I maintain that this claim to objective validity, or whatever name we like to call it by, is an essential feature of moral judgments, or of moral experience generally. You may call it, if you like, part of the definition, as long as it is clear that it is not an arbitrarily assigned definition but a feature that is discovered in the kinds of experience that we are agreed in calling moral. It follows that anyone who tries to explain moral experience purely in terms of personal feelings or emotions is, by implication, saying that all moral judgments are false, because they all claim to be asserting the presence of something which is not really there at all. This is, no doubt, a tenable view, and if held, it is desirable that it should be stated plainly and unequivocally. What is not tenable is any claim to base such a view on the examination or analysis of the actual moral experience we have or the moral judgments we make. For that reveals unmistakably that we do make the claim to objective validity. If that claim is rejected it can only be on grounds outside our moral experience.
(G. C. Field, "The Nature of Ethical Thinking," The Aristotelian Society, supplementary volume 24 [1950]: 1-26, at 6)

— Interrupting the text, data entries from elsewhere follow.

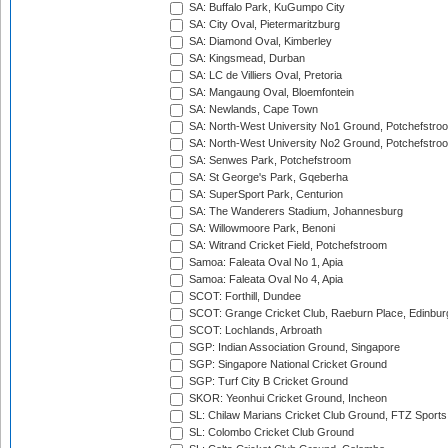
SA: Buffalo Park, KuGumpo City
SA: City Oval, Pietermaritzburg
SA: Diamond Oval, Kimberley
SA: Kingsmead, Durban
SA: LC de Villiers Oval, Pretoria
SA: Mangaung Oval, Bloemfontein
SA: Newlands, Cape Town
SA: North-West University No1 Ground, Potchefstro
SA: North-West University No2 Ground, Potchefstro
SA: Senwes Park, Potchefstroom
SA: St George's Park, Gqeberha
SA: SuperSport Park, Centurion
SA: The Wanderers Stadium, Johannesburg
SA: Willowmoore Park, Benoni
SA: Witrand Cricket Field, Potchefstroom
Samoa: Faleata Oval No 1, Apia
Samoa: Faleata Oval No 4, Apia
SCOT: Forthill, Dundee
SCOT: Grange Cricket Club, Raeburn Place, Edinbur
SCOT: Lochlands, Arbroath
SGP: Indian Association Ground, Singapore
SGP: Singapore National Cricket Ground
SGP: Turf City B Cricket Ground
SKOR: Yeonhui Cricket Ground, Incheon
SL: Chilaw Marians Cricket Club Ground, FTZ Sport
SL: Colombo Cricket Club Ground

Note from KBJ: The claim that moral judgments are either true or false is called cognitivism. The claim that moral judgments are neither true nor false is called noncognitivism. Some cognitivists—those known as error theorists—claim that all moral judgments are false. J. L. Mackie (1917-1981) is perhaps the best-known error theorist. See his book Ethics: Inventing Right and Wrong (Harmondsworth, England: Penguin Books, 1977).